The Real Model for Saint-Gaudens' Liberty
Posted by Bullion Shark on Nov 5th 2021
The Real Model for Saint-Gaudens' Liberty
In 2017 to mark the 225th anniversary of the founding of the United States Mint in 1792, a $100 gold Liberty coin struck in high relief (that was also issued in 2018 in a 1/10th-ounce size) was issued. It was also issued later in a series of silver medals.
That gold coin, whose obverse features a left-facing profile of a young African-American woman wearing the crown of stars worn by the famous emancipation statue of a freed black slave that rests at the top of the U.S. Capitol building, was often described as the first American gold coin to feature a black female Liberty on it, including in extensive press coverage of this piece in the mainstream media.
But based on research that surfaced in 1991 from one of her relatives (which was published that year in Numismatic News) and subsequent work that also confirms this information, it now appears very likely, if not certain, that the woman who served as the model for Liberty on the obverse of Augustus Saint-Gaudens legendary $20 gold coin was Hettie E. Anderson, a black American woman with fair complexion.
Prior to the surfacing of that work, most numismatists had long assumed the model for Saint-Gaudens’ Liberty figure had been most likely a woman named Mary Cunningham, an Irish-American waitress in New Hampshire who had served the sculptor at a restaurant, or perhaps his Swedish mistress Davida clark, or Alice Butler of Vermont.
Saint-Gaudens’ son, Homer, who edited and published his father’s memoirs after the artist’s passing, had worked to remove any references to either Clark of Anderson doing any modelling for his father. In addition, Anderson herself contributed to her lack of credit as the model by refusing to allow the Saint-Gaudens family permission to make a copy of a bust of the goddess Victory that the artist had based on her features after modelling for him. She apparently did this because she knew there was only one original of this bust and that if she were to allow it to be copied, it would depreciate in value.
The Victory bust was part of Saint-Gaudens extensive work on one of his most important monumental sculptures in honor of Civil War General William Tecumseh Sherman for the Grand Army Plaza at the entrance of New York’s Central Park which was unveiled on Memorial Day 1903.
Saint-Gaudens had spent most of the prior decade working (and re-working because he was such a perfectionist) on this amazing set of sculptures that includes a winged Victory of which he was especially proud and which based or at least deeply inspired by Anderson.
Anderson, who was born in South Carolina, in 1873, and who also went by Hattie, in 1895 was living in Manhattan supporting herself as a clerk and model for a number of prominent sculptors, including Saint-Gaudens, Adolph Weinman, Bela Lyon Pratt and many others.
The Victory statue also served as a major inspiration for the $20 gold Double Eagle that was created through an extensive partnership between President Theodore Roosevelt and Saint-Gaudens that is widely known as “the pet crime”, which is a reference to the complete redesign of out coinage that occurred through this partnership and the work of many other sculptors in the early 20th century.

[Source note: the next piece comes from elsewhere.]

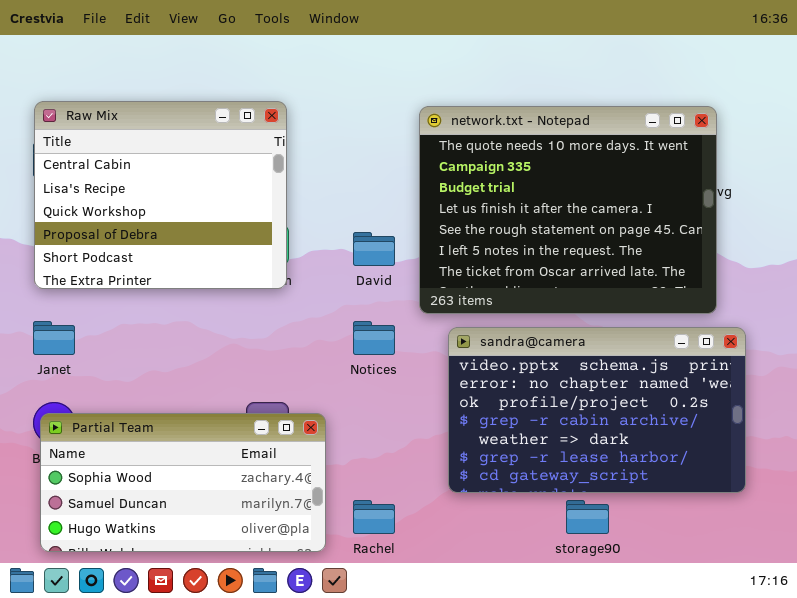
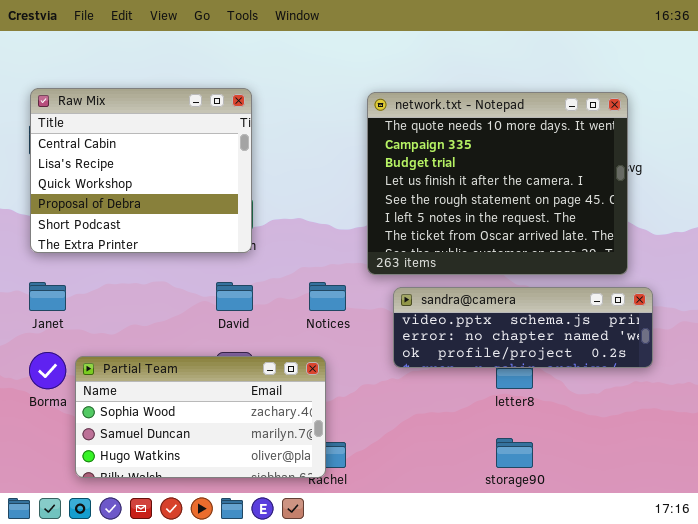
David: [353,232,395,266] -> [216,282,253,311], moved
sandra@camera: [448,327,746,493] -> [393,287,653,368], resized
Partial Team: [40,413,326,552] -> [75,356,326,478], moved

When President Roosevelt and Saint-Gaudens exchanged extensive correspondence in 1905 about the $20 gold Liberty project, they agreed that Liberty should be portrayed in a lifelike manner striding forward towards the dawn of new day.
Roosevelt asked the artist about depicting Liberty as a Native American figure, perhaps wearing a feathered headdress. The artist responded that making her appear as a Native American might go against the intent of the legislation that created the coin but that he was in agreement about the headdress.
In fact, early sketches he prepared of Liberty showed her with wings and a headdress and carrying a shield, as shown in this 5-ounce silver medal that features that early design that never appeared on a coin.
But later they decided to use the headdress only for the obverse of the $10 gold Liberty, which features a profile with that motif, which is why that coin is known as an Indian $10 gold coin today.
As for the Liberty for the $20 coin, Saint-Gaudens found it challenging to integrate the wings and spent some time developing a different Liberty figure that instead shows her holding a torch of her right hand and olive branches in her left hand, wearing a flowing gown. Her profile on the final version is believed to be inspired by the Victory statue and the modelling that Henrietta Anderson did for him for that project.
The $10 and $20 gold Liberty coins that Saint-Gaudens designed before his death in 1907, which he never saw in hand, are widely considered America’s crowning numismatic achievements and the great legacy of the coinage renaissance of this period.
And that also helps explain why the obverse of the $20 Liberty gold coin continues to appear on American Gold Eagles issued since 1986. And the Ultra High Relief version of the 1907 $20 gold coin that proved impractical to mint in large quantities because of the relief and the number of times it had to be struck to look that way was later reissued in 2009 using modern minting technology that enabled the 21st century Mint to achieve what the Mint could not in 1907.